Member of Expediency Discernment Council
- Incumbent
- Assumed office 14 March 2012
- Appointed by: Ali Khamenei
- Chairman: Akbar Hashemi Rafsanjani Ali Movahedi-Kermani (Acting) Mahmoud Hashemi Shahroudi Sadeq Larijani

Vice President of Iran Head of National Elites Foundation
- In office 4 February 2007 – 21 September 2009
- President: Mahmoud Ahmadinejad
- Preceded by: Parviz Davoodi
- Succeeded by: Nasrin Soltankhah

Personal details
- Born: 10 April 1959 (age 67) Mashhad, Iran
- Alma mater: University of Science and Technology (BS) Queen's University (MS & PhD)
- Occupation: Full Professor at Tehran university

= Sadegh Vaez-Zadeh =

Iranian professor

Sadegh Vaez-Zadeh (صادق واعظ‌زاده; born 10 April 1959) is an Iranian politician and professor. He is currently member of the Expediency Discernment Council.

==Academic life==
He received a B.Sc. degree from the Iran University of Science and Technology, Tehran, Iran, in 1985, and M.Sc. and Ph.D. degrees from Queen's University, Kingston, Ontario, Canada, in 1993 and 1997, respectively, all in electrical engineering. He had been with several research and educational institutions in different positions before joining the University of Tehran as an assistant professor, in 1997, where he became an associate professor, in 2001, and a Full Professor, in 2005. He served the university as the Head of the Power Division from 1998 to 2000 and is currently the Director of the Advanced Motion Systems Research Laboratory, which he founded in 1998. He has also been the Director of the Electrical Engineering Laboratory since 1998. He has coauthored over 200 research articles in these areas and holds a U.S. patent. He is the author of Control of Permanent Magnet Synchronous Motors (Oxford University Press, 2018). His research interests include advanced rotary and linear electric machines and drives, wireless power transfer, renewable energy integration, and energy policy. He is a member of the IEEE PES Motor Sub-Committee and Energy Internet Coordinating Committee. He has received several domestic and international awards for his contributions to the fields. He has been active in IEEE-sponsored conferences as the general chair, a keynote speaker, and as a member of technical and steering committees. He is an Editor of the IEEE Transactions on Energy Conversion, an Editor of the IEEE Transactions on Sustainable Energy, and a Subject Editor of IET Renewable Power Generation.

==Social life==
He is also a member of Iran's Supreme Council of the Cultural Revolution and Expediency Council. He served as the Vice President for S&T and Head of the National Elites Foundation from 2006 to 2009.

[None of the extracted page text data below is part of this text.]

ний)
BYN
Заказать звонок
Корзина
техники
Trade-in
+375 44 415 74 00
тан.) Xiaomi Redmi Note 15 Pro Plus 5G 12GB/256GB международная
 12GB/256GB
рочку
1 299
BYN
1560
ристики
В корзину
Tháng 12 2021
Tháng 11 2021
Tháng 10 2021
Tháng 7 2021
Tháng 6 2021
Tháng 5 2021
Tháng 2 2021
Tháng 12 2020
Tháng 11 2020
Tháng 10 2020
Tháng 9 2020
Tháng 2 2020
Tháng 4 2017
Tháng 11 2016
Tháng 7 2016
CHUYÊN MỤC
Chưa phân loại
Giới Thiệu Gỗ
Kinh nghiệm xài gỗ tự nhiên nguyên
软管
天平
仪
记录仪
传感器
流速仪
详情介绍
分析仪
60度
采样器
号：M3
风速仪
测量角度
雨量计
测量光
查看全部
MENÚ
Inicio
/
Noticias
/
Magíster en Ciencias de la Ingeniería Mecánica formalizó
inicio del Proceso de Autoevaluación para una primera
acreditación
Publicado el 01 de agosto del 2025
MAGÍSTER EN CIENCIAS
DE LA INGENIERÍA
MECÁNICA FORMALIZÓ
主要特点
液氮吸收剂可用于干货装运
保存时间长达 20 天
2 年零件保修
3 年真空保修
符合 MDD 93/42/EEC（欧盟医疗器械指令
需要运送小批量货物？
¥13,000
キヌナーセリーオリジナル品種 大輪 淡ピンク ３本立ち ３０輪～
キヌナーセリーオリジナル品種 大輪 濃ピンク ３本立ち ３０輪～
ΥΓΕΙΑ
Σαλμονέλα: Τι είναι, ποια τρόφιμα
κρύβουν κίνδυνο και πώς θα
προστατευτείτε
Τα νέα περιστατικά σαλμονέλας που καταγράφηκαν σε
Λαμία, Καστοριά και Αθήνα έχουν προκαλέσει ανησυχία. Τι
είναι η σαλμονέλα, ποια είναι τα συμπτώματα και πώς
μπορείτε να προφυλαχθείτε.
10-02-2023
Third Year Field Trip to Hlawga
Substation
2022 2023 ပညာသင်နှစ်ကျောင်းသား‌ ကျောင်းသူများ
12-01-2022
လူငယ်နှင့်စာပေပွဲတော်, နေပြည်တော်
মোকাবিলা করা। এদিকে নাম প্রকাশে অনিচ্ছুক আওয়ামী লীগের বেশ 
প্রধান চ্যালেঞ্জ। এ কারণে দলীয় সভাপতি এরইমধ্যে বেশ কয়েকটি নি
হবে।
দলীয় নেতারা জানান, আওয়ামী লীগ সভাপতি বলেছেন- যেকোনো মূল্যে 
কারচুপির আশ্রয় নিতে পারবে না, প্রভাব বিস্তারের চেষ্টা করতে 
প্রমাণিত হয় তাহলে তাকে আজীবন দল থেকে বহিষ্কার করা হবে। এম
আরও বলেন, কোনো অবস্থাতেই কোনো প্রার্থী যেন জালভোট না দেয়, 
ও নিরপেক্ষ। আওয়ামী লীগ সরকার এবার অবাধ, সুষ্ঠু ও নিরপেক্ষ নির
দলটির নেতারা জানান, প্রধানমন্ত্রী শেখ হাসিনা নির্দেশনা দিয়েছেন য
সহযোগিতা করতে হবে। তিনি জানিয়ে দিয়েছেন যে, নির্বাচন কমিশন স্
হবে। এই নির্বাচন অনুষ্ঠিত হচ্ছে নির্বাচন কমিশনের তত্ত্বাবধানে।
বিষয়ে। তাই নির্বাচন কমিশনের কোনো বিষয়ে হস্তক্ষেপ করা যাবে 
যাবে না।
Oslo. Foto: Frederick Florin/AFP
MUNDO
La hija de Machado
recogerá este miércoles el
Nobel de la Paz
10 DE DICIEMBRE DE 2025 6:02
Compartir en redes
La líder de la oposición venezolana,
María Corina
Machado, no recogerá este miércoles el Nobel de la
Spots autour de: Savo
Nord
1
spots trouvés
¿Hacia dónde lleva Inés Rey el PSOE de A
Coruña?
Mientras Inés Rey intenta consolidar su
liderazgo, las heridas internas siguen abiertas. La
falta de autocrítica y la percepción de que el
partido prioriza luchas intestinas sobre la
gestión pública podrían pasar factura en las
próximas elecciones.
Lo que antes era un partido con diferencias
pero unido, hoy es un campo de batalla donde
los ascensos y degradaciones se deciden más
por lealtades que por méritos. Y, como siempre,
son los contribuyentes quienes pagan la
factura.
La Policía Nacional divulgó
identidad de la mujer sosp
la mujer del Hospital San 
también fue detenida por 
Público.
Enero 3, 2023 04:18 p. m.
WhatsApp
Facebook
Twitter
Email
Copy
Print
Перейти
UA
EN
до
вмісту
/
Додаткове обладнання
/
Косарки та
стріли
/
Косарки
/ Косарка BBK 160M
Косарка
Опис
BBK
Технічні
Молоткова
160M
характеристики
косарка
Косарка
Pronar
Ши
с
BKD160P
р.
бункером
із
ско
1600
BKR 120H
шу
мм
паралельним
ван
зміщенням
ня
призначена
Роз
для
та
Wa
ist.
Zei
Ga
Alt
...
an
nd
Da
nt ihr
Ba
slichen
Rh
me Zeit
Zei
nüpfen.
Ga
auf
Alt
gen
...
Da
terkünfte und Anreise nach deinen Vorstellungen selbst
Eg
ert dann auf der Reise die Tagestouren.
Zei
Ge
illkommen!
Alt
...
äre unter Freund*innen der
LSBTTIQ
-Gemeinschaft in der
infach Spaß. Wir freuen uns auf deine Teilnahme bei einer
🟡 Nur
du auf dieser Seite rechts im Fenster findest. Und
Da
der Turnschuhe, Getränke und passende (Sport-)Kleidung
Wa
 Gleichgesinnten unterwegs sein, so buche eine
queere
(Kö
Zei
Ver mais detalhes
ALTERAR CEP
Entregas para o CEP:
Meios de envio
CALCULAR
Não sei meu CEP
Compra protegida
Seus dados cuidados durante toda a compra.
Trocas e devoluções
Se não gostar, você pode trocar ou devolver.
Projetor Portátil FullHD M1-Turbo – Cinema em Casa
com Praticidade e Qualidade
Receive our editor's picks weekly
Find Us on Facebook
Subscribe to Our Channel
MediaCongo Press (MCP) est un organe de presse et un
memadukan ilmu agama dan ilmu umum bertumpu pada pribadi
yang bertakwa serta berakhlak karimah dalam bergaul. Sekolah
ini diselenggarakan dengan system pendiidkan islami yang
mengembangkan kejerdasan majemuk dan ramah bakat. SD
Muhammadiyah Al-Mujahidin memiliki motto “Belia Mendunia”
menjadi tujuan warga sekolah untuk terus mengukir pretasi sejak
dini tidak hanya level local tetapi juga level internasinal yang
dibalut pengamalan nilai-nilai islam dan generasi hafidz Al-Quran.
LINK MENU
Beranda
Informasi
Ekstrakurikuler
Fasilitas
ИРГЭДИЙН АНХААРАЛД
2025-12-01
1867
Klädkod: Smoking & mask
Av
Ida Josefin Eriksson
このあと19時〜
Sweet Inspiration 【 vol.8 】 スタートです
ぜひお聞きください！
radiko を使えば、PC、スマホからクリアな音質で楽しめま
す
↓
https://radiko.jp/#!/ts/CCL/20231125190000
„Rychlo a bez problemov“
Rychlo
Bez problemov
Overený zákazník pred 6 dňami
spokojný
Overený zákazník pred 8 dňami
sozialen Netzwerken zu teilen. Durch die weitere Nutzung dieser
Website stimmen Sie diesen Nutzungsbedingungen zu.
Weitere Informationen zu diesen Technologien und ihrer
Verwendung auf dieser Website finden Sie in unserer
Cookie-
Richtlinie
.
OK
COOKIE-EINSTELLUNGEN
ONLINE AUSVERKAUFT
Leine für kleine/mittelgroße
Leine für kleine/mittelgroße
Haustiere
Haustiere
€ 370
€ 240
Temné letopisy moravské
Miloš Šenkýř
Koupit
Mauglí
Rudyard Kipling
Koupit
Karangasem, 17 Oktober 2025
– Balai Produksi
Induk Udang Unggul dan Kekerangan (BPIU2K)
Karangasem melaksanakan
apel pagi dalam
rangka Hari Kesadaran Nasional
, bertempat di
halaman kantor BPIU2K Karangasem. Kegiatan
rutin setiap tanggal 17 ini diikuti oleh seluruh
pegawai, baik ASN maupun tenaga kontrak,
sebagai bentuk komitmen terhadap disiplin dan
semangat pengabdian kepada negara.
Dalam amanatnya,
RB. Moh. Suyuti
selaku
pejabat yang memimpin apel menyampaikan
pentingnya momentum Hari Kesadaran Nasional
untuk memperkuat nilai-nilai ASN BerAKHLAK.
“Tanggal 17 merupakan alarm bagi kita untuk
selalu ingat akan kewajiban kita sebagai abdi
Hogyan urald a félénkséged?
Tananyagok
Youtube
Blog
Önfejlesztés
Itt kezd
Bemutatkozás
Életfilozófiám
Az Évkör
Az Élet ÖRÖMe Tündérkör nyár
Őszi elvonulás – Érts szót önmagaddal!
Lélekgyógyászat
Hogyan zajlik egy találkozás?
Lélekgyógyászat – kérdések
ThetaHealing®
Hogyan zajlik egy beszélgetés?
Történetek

==2013 presidential elections==
He was the first candidate to officially register in the 2013 Iranian presidential elections, stating that his campaign was in response to public demand for change. As part of his campaign, he stated he had "designed a comprehensive plan to solve inflation", which had long plagued Iran's economy as a result of years of international sanctions.

==Personal life==
Vaez-Zadeh is a cousin of Iran's supreme leader Ali Khamenei.